Transposition Of Revised Transparency Directive

On 17 August 2015, the Luxembourg Parliament issued the Bill of Law n°6860 regarding the transposition of Directive 2013/50/EU(1) of the European Parliament and of the Council of 22 October 2013 amending:

  • Directive 2004/109/EC of the European Parliament and of the Council on the harmonisation of transparency requirements in relation to issuers whose securities are admitted to trading on a regulated market (the “Transparency Directive”),
  • Directive 2003/71/EC of the European Parliament and of the Council on the prospectus to be published when securities are offered to the public or admitted to trading (the “Prospectus Directive”) and
  • Commission Directive 2007/14/EC laying down detailed rules for the implementation of certain provisions of Directive 2004/109/EC (the “Revised Transparency Directive”).

The Bill n° 6860 is divided into three chapters:

the first one dealing with the amendments to the law of 11 January 2008 relating to transparency obligations for issuers of securities, as amended (the “Transparency Law”),
the second one dealing with the amendment of the law of 10 July 2005 on prospectuses for securities (the “Prospectus Law”) and
the third one containing implementation provisions.


The European Commission(2) identified the following two main objectives of the Revised Transparency Directive: (1) close the existing gap in the notification requirements and (2) reduce administrative burden and encourage long term investment, especially for small and medium issuers (“SMIs”)

(1) Close the existing gap in the notification requirements

In the framework of the impact assessment of the Transparency Directive, it has been noted that holdings of certain types of financial instruments that can be used to acquire economic interest in listed companies without acquiring shares were not covered by the current disclosure rules, which could eventually lead to secret stake-building and possible market abuse situations (e.g. cash-settled derivates).

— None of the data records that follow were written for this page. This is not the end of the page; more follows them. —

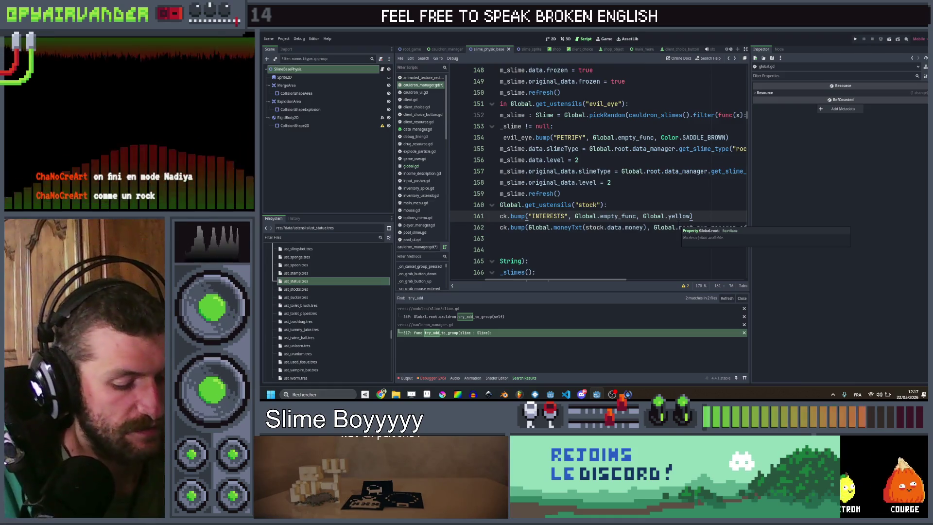
key(Return)
text(var interests)
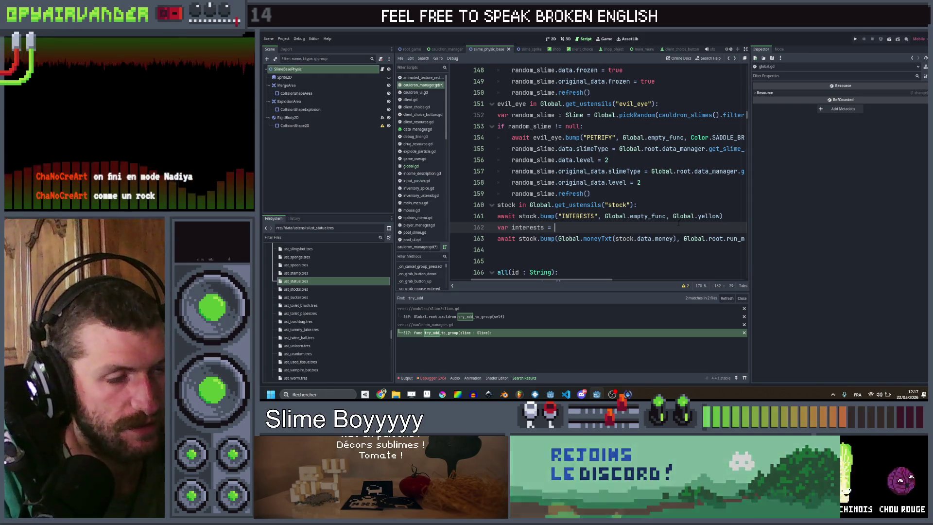
text( =)
text(min(10, Glob)
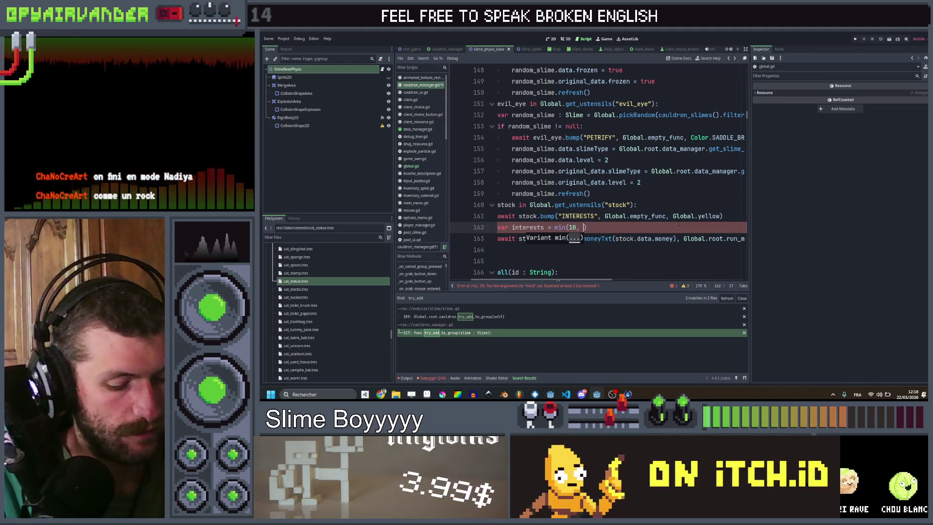
text(al.root.r)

Thus, the Revised Transparency Directive now requires the disclosure of major holdings of all financial instruments (the definition of which is broadened to all instruments of similar economic effect to holdings of shares and entitlements to acquire shares, whether giving right to a physical settlement of not) that could be used to acquire economic interest in listed companies and have the same effect as holdings of equity.

Moreover, holdings of shares and holdings of financial instruments will, for the sole purpose of calculation of the thresholds triggering the notification requirement, be aggregated, it being understood that the amount of holdings of shares and the amount of holdings of financial instruments will be specified separately in the notification in order to avoid any confusion as to the nature of holdings.

The Bill n°6860 will implement these new notification requirements through the amendment of article 12 of the Transparency Law.

(2) Reduce administrative burden and encourage long term investment

As the currently required format and the short-term view of the quarterly financial statements caused a non-proportionate burden on issuers, especially SMIs, in comparison to the benefits in term of transparency, the revised Transparency Directive abolishes the obligation to publish such quarterly financial statements. In this context, it can be noted that the impact assessment carried out at the request of the European Commission has shown that quarterly financial information is not necessary for investor’s protection, that is  sufficiently guaranteed through the mandatory disclosure of half-yearly and yearly financial results and the disclosures required by the Market Abuse Directive.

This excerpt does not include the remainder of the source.